Underground Greats: MØL

In the world of underground music, popular opinion doesn’t count for much – but when everyone in the underground agrees on something unanimously, it’s worth sitting up and paying attention. This isn’t a world where spray-tanned mannequins rush to shill for whichever corporations are paying top dollar this week; it runs primarily on genuine enthusiasm and passionate altruism. Without the above, bands like MØL (pronounced more like “moel”) would remain ignored – and the best of us can’t stand the thought of it.
Blackgaze – a style primarily built upon shoegaze and black metal foundations – may have existed for a while now, but there’s plenty of space for innovation and expansion within it.

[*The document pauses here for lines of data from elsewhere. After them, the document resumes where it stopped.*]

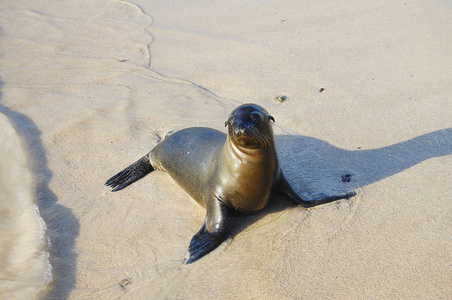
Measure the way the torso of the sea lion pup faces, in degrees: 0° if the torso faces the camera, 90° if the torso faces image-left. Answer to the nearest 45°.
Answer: approximately 315°
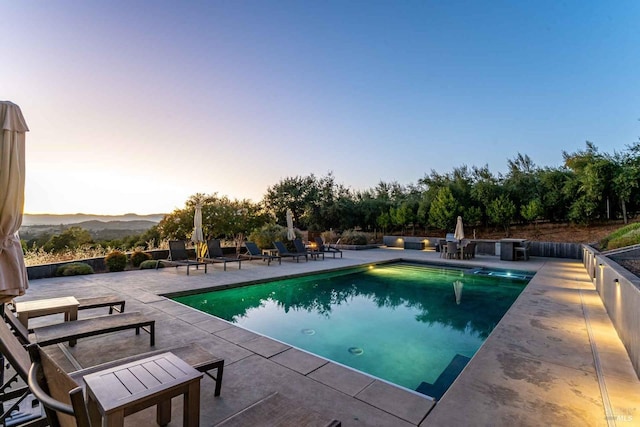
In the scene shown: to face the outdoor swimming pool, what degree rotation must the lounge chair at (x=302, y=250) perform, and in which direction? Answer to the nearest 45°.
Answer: approximately 45° to its right

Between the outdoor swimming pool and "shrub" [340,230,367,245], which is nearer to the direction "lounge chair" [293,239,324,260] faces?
the outdoor swimming pool

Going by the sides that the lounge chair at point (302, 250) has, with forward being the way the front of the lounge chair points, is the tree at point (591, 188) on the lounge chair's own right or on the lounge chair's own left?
on the lounge chair's own left

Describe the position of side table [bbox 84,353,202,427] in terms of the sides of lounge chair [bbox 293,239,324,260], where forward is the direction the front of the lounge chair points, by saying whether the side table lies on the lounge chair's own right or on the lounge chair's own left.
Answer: on the lounge chair's own right

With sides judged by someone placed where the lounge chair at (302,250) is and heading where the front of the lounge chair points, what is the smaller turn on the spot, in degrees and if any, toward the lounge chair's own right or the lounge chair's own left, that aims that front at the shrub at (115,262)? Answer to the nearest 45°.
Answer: approximately 90° to the lounge chair's own right

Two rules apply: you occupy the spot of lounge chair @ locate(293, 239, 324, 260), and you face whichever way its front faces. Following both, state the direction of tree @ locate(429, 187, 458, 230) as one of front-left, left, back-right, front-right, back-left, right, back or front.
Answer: left

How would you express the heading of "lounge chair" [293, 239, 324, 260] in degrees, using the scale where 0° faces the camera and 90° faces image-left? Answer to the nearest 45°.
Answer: approximately 315°

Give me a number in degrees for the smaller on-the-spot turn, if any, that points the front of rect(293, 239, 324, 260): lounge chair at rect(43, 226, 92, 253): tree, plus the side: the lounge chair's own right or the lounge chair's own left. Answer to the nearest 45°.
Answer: approximately 135° to the lounge chair's own right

Taking inspiration from the likes of blackgaze trailblazers Deafheaven, Alcest, and Lantlôs – and drawing heavily on more modern post-rock approaches – MØL have wasted little time in carving out their own niche within a niche.

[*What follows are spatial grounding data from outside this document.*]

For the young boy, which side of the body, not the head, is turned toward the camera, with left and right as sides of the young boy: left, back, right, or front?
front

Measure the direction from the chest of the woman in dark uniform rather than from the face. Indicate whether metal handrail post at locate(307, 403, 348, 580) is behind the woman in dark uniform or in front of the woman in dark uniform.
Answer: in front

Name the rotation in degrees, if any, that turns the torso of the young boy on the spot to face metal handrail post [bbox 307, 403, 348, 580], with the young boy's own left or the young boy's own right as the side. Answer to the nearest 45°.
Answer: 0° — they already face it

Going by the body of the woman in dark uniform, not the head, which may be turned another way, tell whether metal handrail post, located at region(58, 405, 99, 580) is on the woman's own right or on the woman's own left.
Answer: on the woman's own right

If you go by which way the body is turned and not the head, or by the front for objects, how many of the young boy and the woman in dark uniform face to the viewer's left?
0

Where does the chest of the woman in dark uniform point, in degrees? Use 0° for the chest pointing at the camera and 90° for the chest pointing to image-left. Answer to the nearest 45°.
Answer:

By remaining unafraid to embrace chunky riffs that veer in the direction of more traditional metal styles, MØL really set themselves apart during tracks like Penumbra, Vakuum, and Virga – all from debut album Jord (pronounced “yor”). Elsewhere on the same release, they get stuck into more familiar blackgaze sections (Storm, Bruma, title track Jord) and turn up the intensity still further for personal favourite Ligament. As rightly respected as MØL’s predecessors are, Jord is for my money the best blackgaze-related album I’ve heard so far:
Still, this is just the beginning for MØL – and a giant leap forward for blackgaze as a genre. Listening back to their earliest EPs – the eponymous MØL and follow-up II – it’s clear that these guys were finding their feet back then. But right now, they’re already sprinting for the hills under roiling pitch-black clouds, promising claps of thunder, and the already-present rainlike sound of bubbling, appreciative applause.